> [Material provided]:
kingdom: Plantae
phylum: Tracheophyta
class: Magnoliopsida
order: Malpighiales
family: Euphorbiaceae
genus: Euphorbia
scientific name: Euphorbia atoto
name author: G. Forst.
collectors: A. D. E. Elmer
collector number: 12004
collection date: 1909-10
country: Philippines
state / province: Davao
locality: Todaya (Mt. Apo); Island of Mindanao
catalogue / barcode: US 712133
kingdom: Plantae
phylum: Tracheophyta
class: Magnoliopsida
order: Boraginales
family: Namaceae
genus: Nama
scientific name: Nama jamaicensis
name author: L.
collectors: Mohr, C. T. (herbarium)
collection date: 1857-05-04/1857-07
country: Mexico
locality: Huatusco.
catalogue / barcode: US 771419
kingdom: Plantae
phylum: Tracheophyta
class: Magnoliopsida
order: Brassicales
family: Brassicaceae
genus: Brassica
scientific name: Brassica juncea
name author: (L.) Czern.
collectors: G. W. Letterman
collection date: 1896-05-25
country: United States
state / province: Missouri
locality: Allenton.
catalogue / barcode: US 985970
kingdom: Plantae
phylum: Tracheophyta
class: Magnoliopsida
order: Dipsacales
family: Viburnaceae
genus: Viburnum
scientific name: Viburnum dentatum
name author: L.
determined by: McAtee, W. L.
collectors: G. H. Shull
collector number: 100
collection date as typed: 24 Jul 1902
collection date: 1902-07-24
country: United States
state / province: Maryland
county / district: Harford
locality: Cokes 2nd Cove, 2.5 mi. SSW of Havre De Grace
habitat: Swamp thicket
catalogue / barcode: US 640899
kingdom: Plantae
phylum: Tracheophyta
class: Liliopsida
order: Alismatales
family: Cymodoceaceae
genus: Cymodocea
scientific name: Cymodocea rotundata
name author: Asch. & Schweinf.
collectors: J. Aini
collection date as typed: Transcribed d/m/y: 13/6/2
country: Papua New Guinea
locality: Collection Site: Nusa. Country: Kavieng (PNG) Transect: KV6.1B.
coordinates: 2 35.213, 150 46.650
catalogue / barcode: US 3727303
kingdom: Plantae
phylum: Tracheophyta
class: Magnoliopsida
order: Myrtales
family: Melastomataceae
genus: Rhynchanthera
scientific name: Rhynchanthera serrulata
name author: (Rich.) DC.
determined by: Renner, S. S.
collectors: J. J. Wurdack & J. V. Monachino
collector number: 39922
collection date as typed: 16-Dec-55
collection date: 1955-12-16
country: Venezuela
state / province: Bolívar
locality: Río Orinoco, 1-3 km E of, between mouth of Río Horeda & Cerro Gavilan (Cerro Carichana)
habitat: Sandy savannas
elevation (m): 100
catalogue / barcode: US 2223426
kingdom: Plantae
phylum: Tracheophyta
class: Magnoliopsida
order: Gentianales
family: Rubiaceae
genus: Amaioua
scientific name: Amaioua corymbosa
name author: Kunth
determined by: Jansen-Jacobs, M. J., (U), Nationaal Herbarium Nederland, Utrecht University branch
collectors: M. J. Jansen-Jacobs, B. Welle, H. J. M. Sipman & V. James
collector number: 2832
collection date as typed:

> [The task]: Start at the line of the records that contains "collection date: 1955-12-16" and end with the line that contains "determined by: Jansen-Jacobs, M.". Write out those lines again, replacing "locality" with "site" and changing nothing else.

> [Solution for this task]:
collection date: 1955-12-16
country: Venezuela
state / province: Bolívar
site: Río Orinoco, 1-3 km E of, between mouth of Río Horeda & Cerro Gavilan (Cerro Carichana)
habitat: Sandy savannas
elevation (m): 100
catalogue / barcode: US 2223426
kingdom: Plantae
phylum: Tracheophyta
class: Magnoliopsida
order: Gentianales
family: Rubiaceae
genus: Amaioua
scientific name: Amaioua corymbosa
name author: Kunth
determined by: Jansen-Jacobs, M. J., (U), Nationaal Herbarium Nederland, Utrecht University branch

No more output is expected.